Greg Scott

No. 96, 93
- Position: Defensive end

Personal information
- Born: October 2, 1979 (age 46) Franklin, Virginia, U.S.
- Height: 6 ft 4 in (1.93 m)
- Weight: 293 lb (133 kg)

Career information
- High school: Courtland (VA) Southampton
- College: Hampton
- NFL draft: 2002: 7th round, 234th overall pick

Career history
- Washington Redskins (2002); Cincinnati Bengals (2003–2004); Rhein Fire (2005); Grand Rapids Rampage (2006–2007);

Career NFL statistics
- Games played: 4
- Games started: 0
- Tackles: 0
- Sacks: 0
- Passes deflected: 0
- Stats at Pro Football Reference

Career Arena League statistics
- Tackles: 9
- Passes deflected: 2
- Stats at ArenaFan.com

= Greg Scott (American football) =

American football player (born 1979)

Gregory Scott (born October 2, 1979) is an American former professional football player who was a defensive end in the National Football League (NFL), NFL Europe, and Arena Football League (AFL).

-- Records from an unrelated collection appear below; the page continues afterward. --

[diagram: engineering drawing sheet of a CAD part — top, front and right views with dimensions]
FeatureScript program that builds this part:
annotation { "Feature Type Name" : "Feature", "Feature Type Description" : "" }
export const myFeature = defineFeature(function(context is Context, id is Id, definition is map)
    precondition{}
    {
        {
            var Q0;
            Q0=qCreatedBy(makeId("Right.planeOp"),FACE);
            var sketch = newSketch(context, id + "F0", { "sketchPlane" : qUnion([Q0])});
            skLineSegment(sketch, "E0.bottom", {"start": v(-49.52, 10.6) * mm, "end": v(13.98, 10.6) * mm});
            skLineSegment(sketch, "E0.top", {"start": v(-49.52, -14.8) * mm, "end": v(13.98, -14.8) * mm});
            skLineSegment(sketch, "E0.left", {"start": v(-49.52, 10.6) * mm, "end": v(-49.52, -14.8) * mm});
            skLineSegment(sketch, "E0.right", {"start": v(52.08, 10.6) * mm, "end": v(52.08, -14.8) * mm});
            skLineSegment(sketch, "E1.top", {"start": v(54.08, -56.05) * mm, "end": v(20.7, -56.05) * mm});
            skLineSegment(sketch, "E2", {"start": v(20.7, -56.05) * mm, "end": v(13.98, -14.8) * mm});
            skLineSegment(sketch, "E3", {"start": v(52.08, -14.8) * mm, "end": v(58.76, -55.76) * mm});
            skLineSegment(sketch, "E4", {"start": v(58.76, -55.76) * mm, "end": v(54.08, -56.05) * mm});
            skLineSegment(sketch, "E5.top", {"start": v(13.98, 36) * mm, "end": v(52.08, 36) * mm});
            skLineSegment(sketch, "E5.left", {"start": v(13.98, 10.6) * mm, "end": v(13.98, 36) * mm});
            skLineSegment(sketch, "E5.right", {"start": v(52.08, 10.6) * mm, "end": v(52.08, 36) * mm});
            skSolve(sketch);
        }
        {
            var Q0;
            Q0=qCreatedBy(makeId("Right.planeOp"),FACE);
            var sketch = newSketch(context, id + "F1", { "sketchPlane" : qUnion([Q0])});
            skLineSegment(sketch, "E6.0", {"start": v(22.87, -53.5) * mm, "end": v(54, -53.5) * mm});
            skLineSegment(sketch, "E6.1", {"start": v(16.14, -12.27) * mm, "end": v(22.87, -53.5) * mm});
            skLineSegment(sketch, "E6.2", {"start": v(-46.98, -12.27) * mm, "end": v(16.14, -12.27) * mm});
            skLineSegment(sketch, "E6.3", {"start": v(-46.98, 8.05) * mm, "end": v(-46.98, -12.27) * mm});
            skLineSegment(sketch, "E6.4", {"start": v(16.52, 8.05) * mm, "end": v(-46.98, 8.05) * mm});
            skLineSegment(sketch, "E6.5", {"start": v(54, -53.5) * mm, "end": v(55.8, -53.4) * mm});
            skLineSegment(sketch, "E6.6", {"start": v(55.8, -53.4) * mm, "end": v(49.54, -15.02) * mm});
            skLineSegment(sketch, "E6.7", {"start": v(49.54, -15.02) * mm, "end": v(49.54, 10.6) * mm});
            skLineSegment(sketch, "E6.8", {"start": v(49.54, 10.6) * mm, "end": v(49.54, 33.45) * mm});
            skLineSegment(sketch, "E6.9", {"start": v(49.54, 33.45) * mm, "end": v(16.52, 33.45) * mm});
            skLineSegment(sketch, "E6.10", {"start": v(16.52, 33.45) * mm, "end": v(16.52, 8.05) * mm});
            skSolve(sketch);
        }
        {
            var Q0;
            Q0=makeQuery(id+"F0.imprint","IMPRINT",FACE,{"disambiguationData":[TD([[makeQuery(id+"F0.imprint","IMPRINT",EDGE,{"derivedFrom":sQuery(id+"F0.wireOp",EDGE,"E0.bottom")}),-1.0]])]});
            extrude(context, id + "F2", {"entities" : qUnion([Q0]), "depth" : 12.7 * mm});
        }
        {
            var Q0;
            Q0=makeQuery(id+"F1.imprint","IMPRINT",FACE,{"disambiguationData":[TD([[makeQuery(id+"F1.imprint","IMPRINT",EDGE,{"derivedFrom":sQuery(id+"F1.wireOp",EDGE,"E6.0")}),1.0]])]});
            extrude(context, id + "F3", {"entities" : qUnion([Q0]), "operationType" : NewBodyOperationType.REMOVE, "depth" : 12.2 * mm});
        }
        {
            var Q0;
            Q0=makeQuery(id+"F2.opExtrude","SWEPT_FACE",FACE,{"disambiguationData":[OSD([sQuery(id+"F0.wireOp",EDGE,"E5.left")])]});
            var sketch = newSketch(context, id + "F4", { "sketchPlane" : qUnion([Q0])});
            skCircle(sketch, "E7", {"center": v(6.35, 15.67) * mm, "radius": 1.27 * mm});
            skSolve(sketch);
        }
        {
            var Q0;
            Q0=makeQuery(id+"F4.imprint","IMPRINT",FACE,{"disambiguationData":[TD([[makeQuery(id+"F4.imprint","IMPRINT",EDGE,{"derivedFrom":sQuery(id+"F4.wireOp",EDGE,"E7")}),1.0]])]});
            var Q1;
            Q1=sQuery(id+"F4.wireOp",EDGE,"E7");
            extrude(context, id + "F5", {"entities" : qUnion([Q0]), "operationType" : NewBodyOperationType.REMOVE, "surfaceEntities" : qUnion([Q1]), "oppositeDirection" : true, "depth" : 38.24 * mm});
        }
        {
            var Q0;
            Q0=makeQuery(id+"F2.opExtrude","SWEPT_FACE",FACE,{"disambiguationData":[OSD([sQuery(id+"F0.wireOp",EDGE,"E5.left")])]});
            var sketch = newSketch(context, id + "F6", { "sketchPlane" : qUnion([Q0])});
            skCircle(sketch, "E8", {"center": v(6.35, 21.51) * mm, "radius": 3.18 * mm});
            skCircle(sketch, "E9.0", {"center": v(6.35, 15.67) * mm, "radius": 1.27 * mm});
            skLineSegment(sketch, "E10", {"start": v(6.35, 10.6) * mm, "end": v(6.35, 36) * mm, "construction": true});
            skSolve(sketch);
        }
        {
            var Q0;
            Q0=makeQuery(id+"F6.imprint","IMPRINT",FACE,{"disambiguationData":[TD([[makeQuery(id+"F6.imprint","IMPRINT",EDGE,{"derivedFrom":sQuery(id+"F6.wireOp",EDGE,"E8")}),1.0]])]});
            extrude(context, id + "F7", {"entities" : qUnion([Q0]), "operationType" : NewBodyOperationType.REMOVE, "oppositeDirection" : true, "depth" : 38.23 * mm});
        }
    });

He played college football for the Hampton Pirates and was selected in the seventh round of the 2002 NFL draft. He played for the Washington Redskins (2002) and the Cincinnati Bengals (2003–2004). In 2005, he was allocated to the Rhein Fire of NFLE. He played two seasons for the AFL's Grand Rapids Rampage (2006–2007).